Within that debris field was one of two heating units hung from the ceiling to keep water in the sprinkler system from freezing.

The day of the fire, contractors from a Tinley Park HVAC repair company were replacing parts in the units that had outlived their life expectancies.

According to the report, fire investigators interviewed an Access employee named Marco Lopez who was replacing document boxes on the top shelf of the 12-shelf racks, estimated to be roughly 40 feet tall, near one of the contractors when he saw a "spark" drop from the heating unit nearby.

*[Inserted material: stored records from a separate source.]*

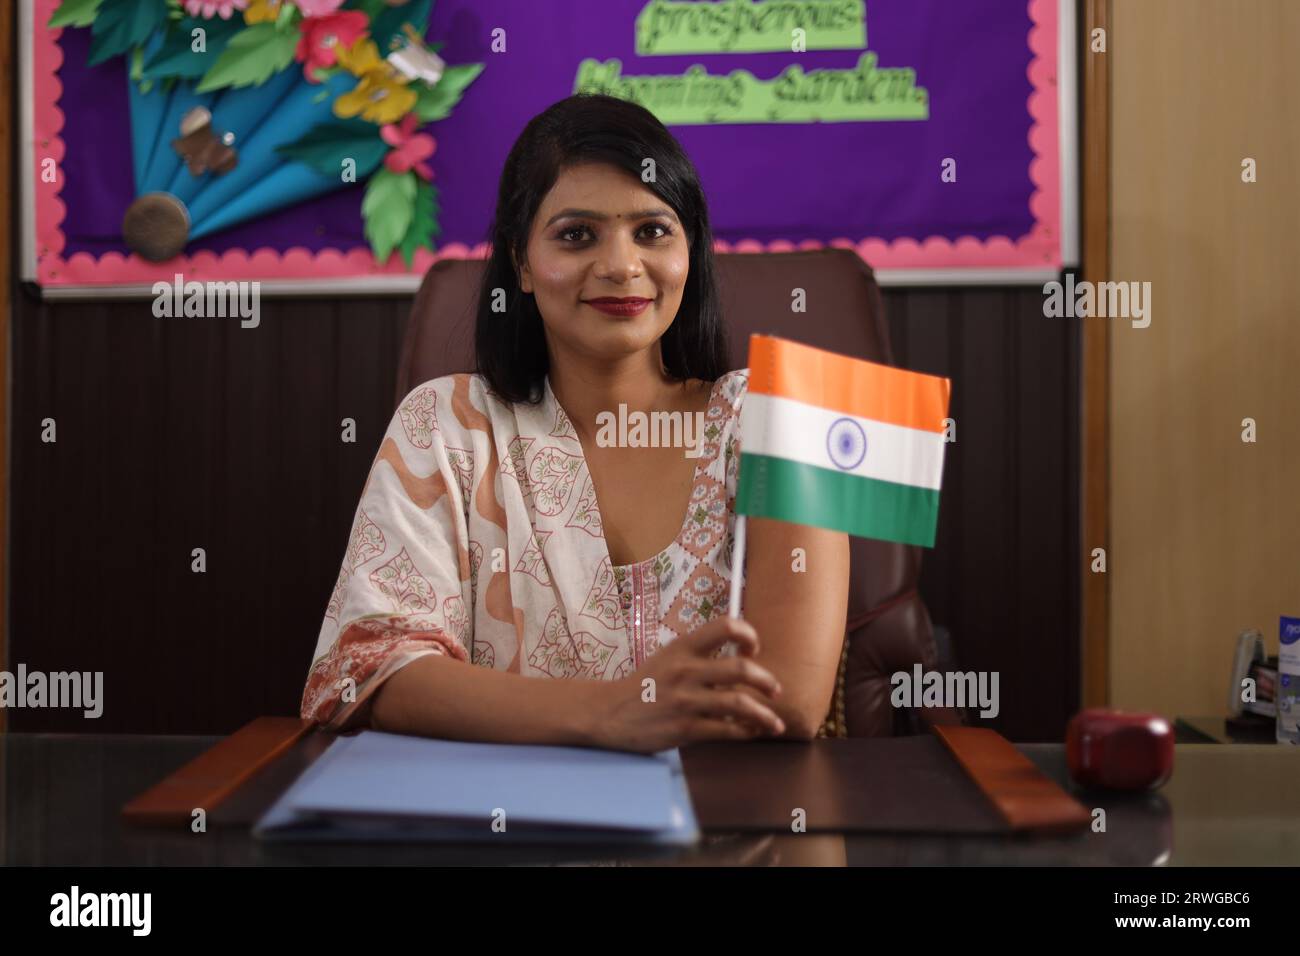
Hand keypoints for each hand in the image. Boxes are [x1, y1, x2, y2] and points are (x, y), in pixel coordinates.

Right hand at [589, 616, 784, 752]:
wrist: (609, 712)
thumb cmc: (645, 684)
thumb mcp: (668, 657)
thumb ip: (699, 655)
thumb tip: (740, 660)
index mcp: (683, 647)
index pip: (725, 626)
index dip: (748, 635)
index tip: (753, 650)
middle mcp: (686, 670)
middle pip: (740, 669)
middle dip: (766, 681)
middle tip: (775, 690)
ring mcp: (686, 700)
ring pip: (739, 704)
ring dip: (764, 715)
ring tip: (775, 723)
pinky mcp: (685, 728)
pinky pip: (725, 730)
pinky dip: (745, 733)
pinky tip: (751, 733)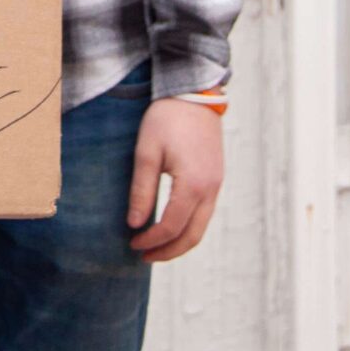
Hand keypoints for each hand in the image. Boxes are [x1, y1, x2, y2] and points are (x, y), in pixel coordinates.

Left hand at [127, 100, 223, 262]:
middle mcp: (210, 189)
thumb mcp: (146, 153)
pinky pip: (205, 213)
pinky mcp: (216, 179)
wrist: (194, 95)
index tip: (132, 243)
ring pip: (201, 227)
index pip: (171, 226)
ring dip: (180, 242)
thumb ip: (142, 190)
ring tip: (156, 246)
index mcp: (192, 185)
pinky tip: (171, 225)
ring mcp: (217, 185)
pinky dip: (189, 227)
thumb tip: (135, 224)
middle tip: (145, 256)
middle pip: (192, 236)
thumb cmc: (166, 119)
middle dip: (168, 251)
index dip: (151, 240)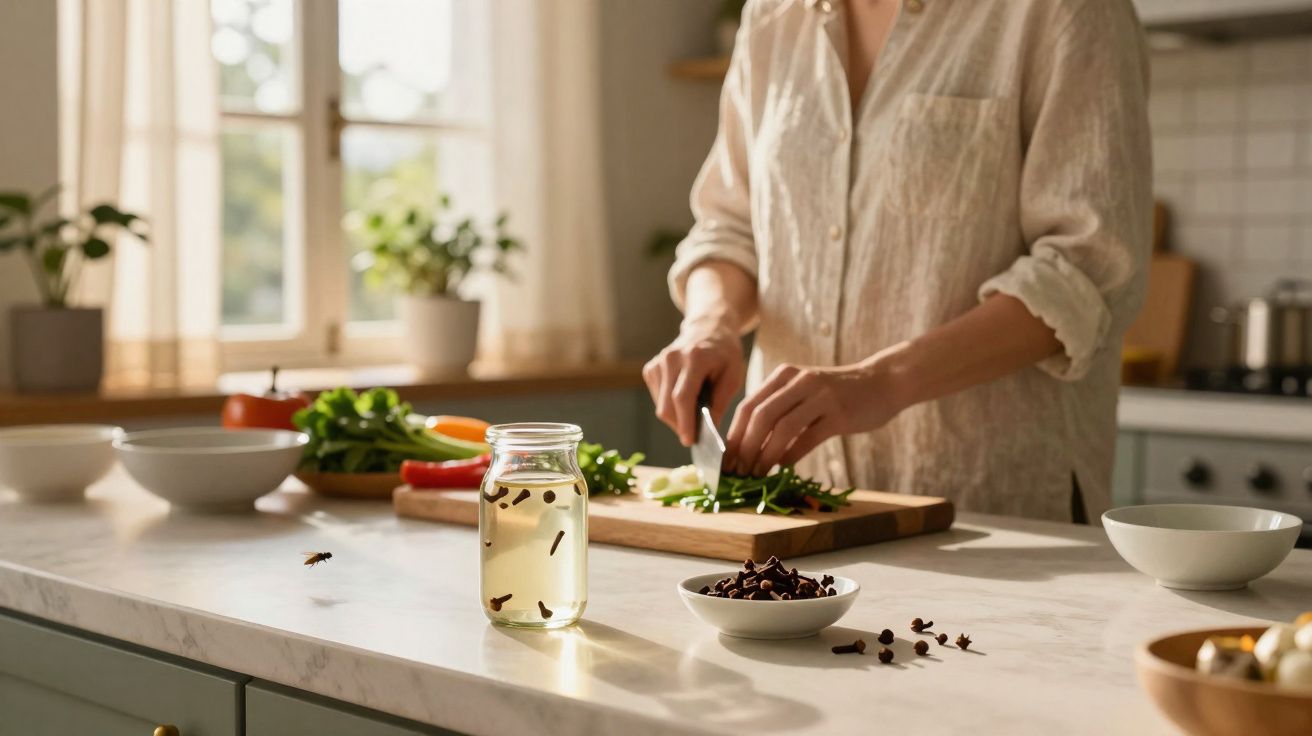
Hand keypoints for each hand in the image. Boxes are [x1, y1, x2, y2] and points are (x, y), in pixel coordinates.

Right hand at [643, 317, 745, 445]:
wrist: (708, 327)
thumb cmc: (725, 353)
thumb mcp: (733, 376)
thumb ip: (720, 402)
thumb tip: (708, 431)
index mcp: (694, 357)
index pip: (682, 396)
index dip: (685, 422)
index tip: (689, 441)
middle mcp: (671, 358)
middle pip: (667, 405)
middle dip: (680, 426)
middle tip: (696, 435)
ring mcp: (658, 362)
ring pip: (660, 405)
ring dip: (676, 417)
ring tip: (695, 413)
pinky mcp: (651, 368)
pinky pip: (657, 398)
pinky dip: (670, 406)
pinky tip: (684, 399)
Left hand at [723, 360, 908, 476]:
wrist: (882, 382)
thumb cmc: (837, 392)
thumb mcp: (803, 390)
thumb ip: (778, 409)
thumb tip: (748, 445)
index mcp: (784, 375)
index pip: (748, 406)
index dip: (733, 435)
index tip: (725, 460)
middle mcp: (799, 381)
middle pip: (760, 416)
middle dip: (745, 448)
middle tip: (739, 471)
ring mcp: (820, 396)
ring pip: (782, 428)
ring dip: (765, 455)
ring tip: (758, 473)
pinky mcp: (839, 414)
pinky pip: (808, 437)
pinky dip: (792, 455)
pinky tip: (784, 467)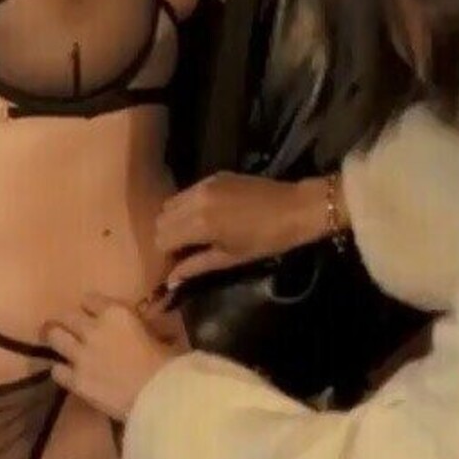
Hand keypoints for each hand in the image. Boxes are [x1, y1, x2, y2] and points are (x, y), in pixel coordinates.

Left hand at [44, 292, 184, 422]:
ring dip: (57, 339)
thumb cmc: (169, 364)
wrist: (160, 398)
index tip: (96, 316)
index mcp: (115, 313)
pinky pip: (56, 370)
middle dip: (69, 322)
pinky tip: (68, 374)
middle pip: (66, 315)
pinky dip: (61, 370)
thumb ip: (148, 325)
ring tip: (61, 346)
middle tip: (73, 330)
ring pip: (53, 337)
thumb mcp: (161, 334)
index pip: (90, 299)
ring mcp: (81, 355)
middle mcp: (92, 329)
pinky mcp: (75, 381)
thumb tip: (148, 323)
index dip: (91, 308)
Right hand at [156, 172, 329, 289]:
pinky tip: (206, 216)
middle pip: (161, 220)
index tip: (179, 263)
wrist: (297, 208)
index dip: (167, 255)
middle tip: (185, 250)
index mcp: (200, 224)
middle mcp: (195, 200)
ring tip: (194, 233)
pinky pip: (187, 192)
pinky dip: (187, 206)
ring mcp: (204, 184)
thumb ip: (196, 266)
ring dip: (175, 220)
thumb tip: (170, 282)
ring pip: (170, 204)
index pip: (162, 239)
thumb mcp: (231, 257)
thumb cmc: (267, 239)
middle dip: (168, 237)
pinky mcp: (213, 176)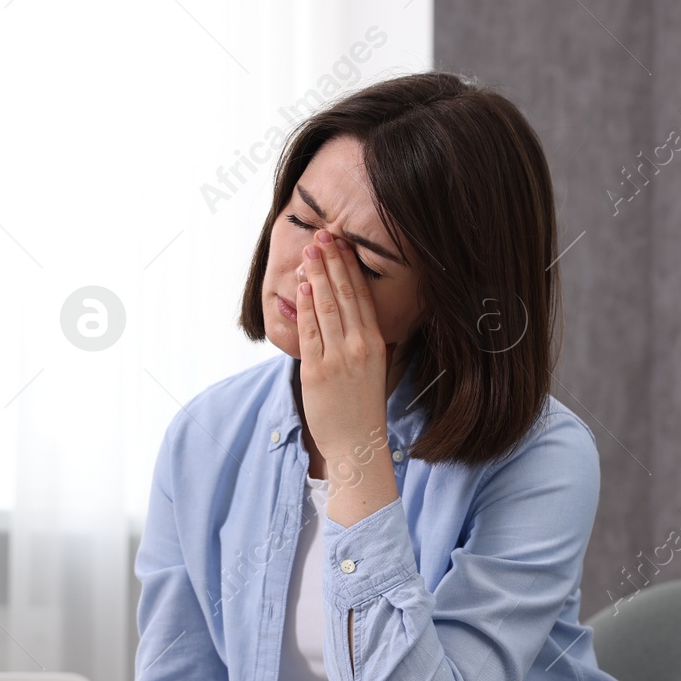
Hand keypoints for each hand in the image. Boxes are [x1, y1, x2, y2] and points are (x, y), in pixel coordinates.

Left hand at [296, 229, 399, 524]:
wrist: (358, 445)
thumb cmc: (362, 409)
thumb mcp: (372, 368)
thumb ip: (363, 342)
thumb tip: (351, 316)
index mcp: (375, 343)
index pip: (362, 296)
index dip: (351, 267)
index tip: (342, 243)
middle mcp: (359, 346)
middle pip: (345, 294)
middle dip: (332, 261)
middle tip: (323, 235)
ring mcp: (338, 357)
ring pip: (327, 307)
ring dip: (318, 276)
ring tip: (310, 251)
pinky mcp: (317, 371)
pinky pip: (311, 332)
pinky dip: (307, 307)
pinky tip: (304, 286)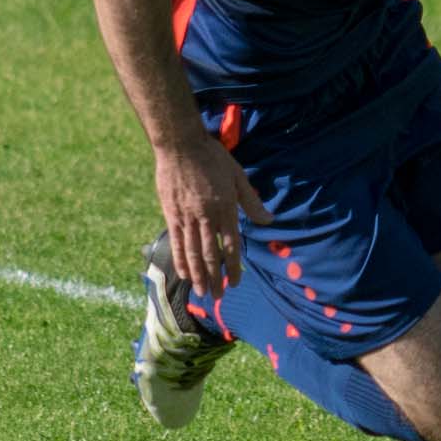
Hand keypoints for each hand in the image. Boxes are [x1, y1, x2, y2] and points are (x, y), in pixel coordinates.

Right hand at [154, 134, 267, 298]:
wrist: (180, 144)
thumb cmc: (212, 157)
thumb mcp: (238, 176)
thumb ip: (252, 201)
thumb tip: (269, 220)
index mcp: (225, 208)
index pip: (230, 245)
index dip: (233, 267)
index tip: (235, 282)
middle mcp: (206, 217)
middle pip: (210, 254)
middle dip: (214, 278)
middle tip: (218, 296)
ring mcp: (187, 217)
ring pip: (193, 252)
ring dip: (197, 275)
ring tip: (200, 292)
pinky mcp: (172, 214)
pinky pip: (176, 242)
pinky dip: (180, 259)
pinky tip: (183, 273)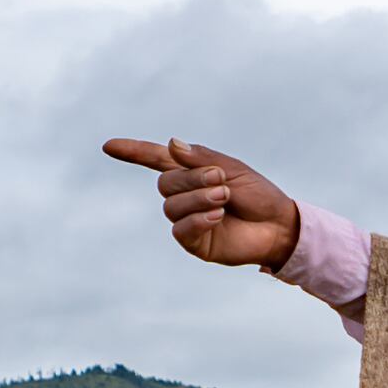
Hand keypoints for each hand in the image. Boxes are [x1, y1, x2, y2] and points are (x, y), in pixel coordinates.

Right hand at [102, 136, 301, 270]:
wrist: (279, 226)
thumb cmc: (259, 195)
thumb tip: (171, 145)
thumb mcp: (232, 168)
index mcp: (191, 172)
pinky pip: (181, 229)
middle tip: (221, 181)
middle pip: (165, 183)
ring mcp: (186, 219)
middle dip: (192, 179)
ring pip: (172, 206)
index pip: (155, 159)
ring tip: (224, 198)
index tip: (108, 146)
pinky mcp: (193, 242)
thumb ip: (201, 158)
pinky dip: (198, 219)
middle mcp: (184, 195)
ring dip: (199, 198)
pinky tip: (217, 216)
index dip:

A few minutes later, Lopez told investigators, the contractor shouted "fire or flames or something like that."

Lopez said he looked down and could see embers.

"It almost looked like you put out a fire and there are still red flakes in there, kinda like that," he told investigators. "Like almost it was barely starting."

Both men lowered their scissor lifts and fled the building, investigators reported.

The contractor told investigators he never saw a spark or flames, just smoke about 50 feet southwest of where he was working before he alerted Lopez.

Investigators note multiple times in the more than 50 pages of reports that before the fire, the contractor "removed a 24-gauge hot wire" from the thermostat instead of "using the breaker or the switch that was located above the unit."

"They would have made note of that if that wasn't the proper procedure," Gabrenya said.

Calls to the HVAC company were not returned.

From bad to worse

The first arriving crews encountered moderate smoke inside the warehouse.

As firefighters made their way deeper into the warehouse, they encountered flames and upgraded the alarm as the building's overhead sprinkler system activated.

Gabrenya said he believes that as the water soaked the boxes of documents stored floor to ceiling on the 40-foot-tall racks, the weight from the additional water compromised the rack system, causing it to collapse.

The collapse of the racks also took out the sprinkler system when the ceiling caved in. The outside air fed oxygen to the fire, allowing it to spread with greater ease.

Soon, the walls started collapsing, too.

  It took more than six days for firefighters from all over the suburbs to extinguish a blaze that destroyed a document storage warehouse in Bartlett last month. Brian Hill/bhill@dailyherald.com, Feb. 4

Gabrenya said they initially moved personnel and vehicles more than 100 feet away from the building when the walls started tumbling.

When he discovered "a big piece of metal wrapped around my car, we knew we had to increase the collapse zone." That drove firefighters back even further, making it hard for water to reach the blaze.

During the more than 150 hours spent fighting and containing the blaze, only two firefighters suffered injuries, both due to icy conditions throughout the week. Neither required hospitalization, according to the reports.

"That was one of our biggest challenges, because for several days it was below freezing out there and with heavy winds," Gabrenya said. "We had to deal with freezing pumps and keeping people warm and hydrated. We had to have salt trucks come out to keep the area from turning into an ice-skating rink."

The warehouse blaze was the largest operation Gabrenya has had to deal with in his career. He believes it's the largest most of the firefighters who worked it have had to deal with as well.

He noted years of training can provide some preparation, but "once you're in it, it's a whole new world."

In the aftermath, Gabrenya said his agency lost roughly $10,000 in equipment, mostly from initial crews fleeing the collapsing building. Bartlett firefighters alone racked up more than $75,000 in overtime costs, too.

He said he's hoping to work with safety groups such as Underwriters Laboratories in Northbrook or the National Fire Protection Association to re-examine building codes for these types of warehouses in an effort to prevent the type of infrastructure collapses experienced during the fire.

"This really could've been a different story," he said.